RIYADH: Kuwait is planning to introduce legislation to regulate the issuance of sukuk, or Islamic bonds, both domestically and internationally, as part of efforts to support more sustainable financing for the oil-rich Gulf nation, Prime Minister Sheikh Ahmad Abdullah Al-Ahmad Al-Sabah said on Wednesday.

Speaking at the World Governments Summit in Dubai, Al-Sabah highlighted that Kuwait is exploring a variety of debt instruments to diversify its economy. The country has been implementing fiscal reforms aimed at stimulating growth and controlling its budget deficit amid persistently low oil prices. Hydrocarbons continue to dominate Kuwait’s revenue stream, accounting for nearly 90 percent of government income in 2024.

The Gulf Cooperation Council’s debt capital market is projected to exceed $1.25 trillion by 2026, driven by project funding and government initiatives, representing a 13.6 percent expansion, according to Fitch Ratings.

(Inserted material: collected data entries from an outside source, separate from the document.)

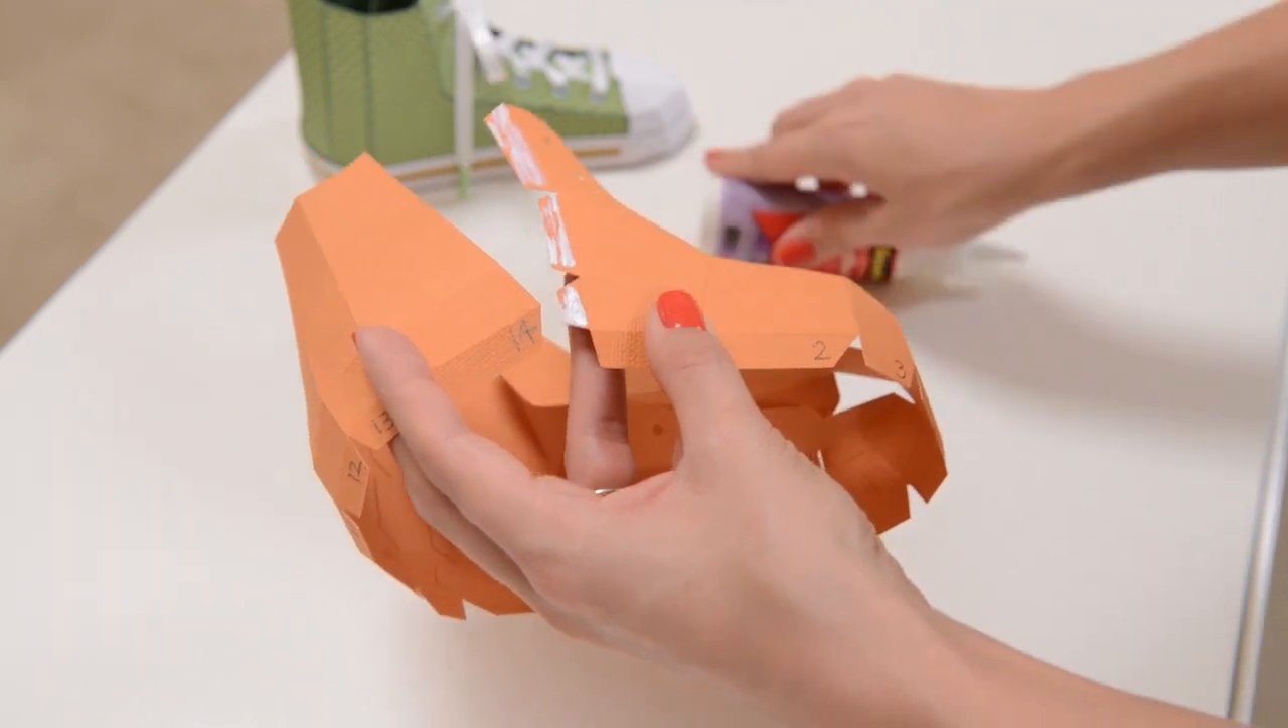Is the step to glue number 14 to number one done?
No.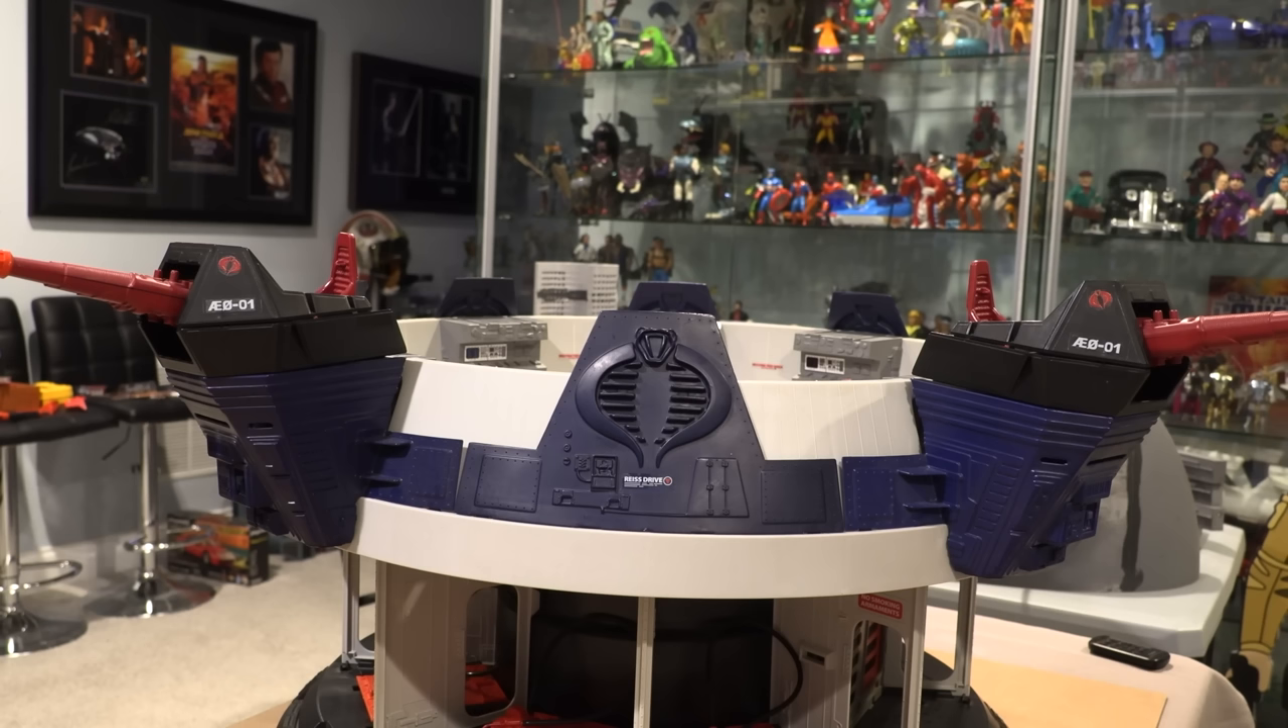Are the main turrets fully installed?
Yes.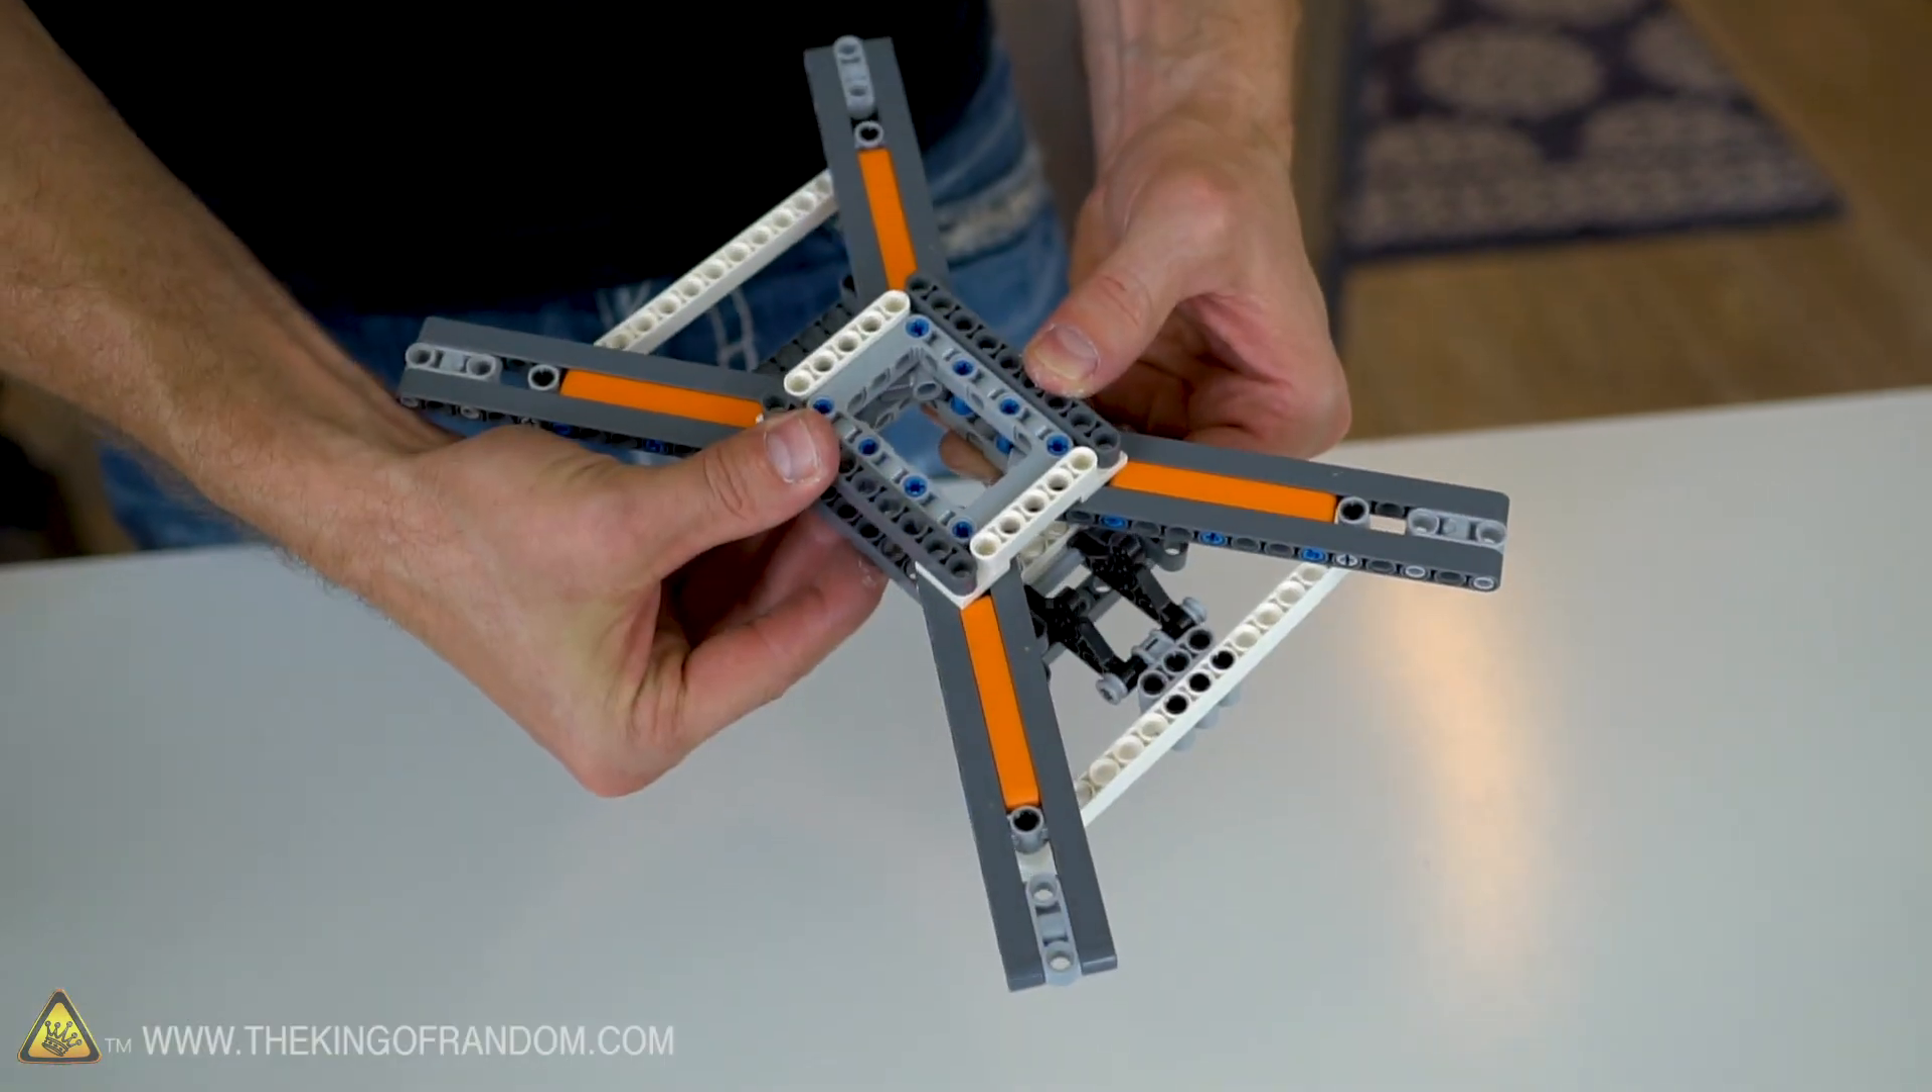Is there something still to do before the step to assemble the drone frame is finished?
No.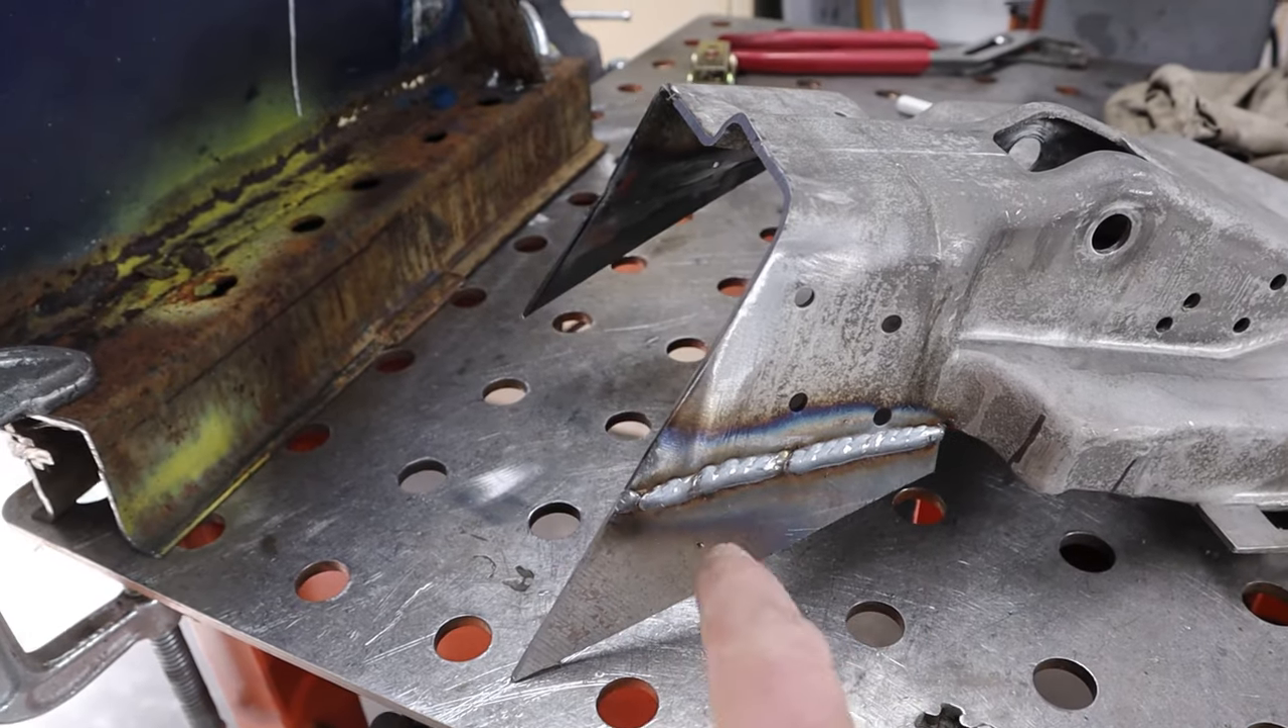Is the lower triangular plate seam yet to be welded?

The region is expected to remain one of the largest sources of US dollar-denominated debt and sukuk issuance among emerging markets. Fitch also noted that cross-sector economic diversification, refinancing needs, and deficit funding are key factors behind this growth.

“We are about to approve the first legislation regulating issuance of government sukuk locally and internationally, in accordance with Islamic laws,” Al-Sabah said.

“This enables us to deal with financial challenges flexibly and responsibly, and to plan for medium and long-term finances.”

Kuwait returned to global debt markets last year with strong results, raising $11.25 billion through a three-part bond sale — the country’s first US dollar issuance since 2017 — drawing substantial investor demand. In March, a new public debt law raised the borrowing ceiling to 30 billion dinars ($98 billion) from 10 billion dinars, enabling longer-term borrowing.

The Gulf’s debt capital markets, which totaled $1.1 trillion at the end of the third quarter of 2025, have evolved from primarily sovereign funding tools into increasingly sophisticated instruments serving governments, banks, and corporates alike. As diversification efforts accelerate and refinancing cycles intensify, regional issuers have become regular participants in global debt markets, reinforcing the GCC’s role in emerging-market capital flows.

In 2025, GCC countries accounted for 35 percent of all emerging-market US dollar debt issuance, excluding China, with growth in US dollar sukuk issuance notably outpacing conventional bonds. The region’s total outstanding debt capital markets grew more than 14 percent year on year, reaching $1.1 trillion.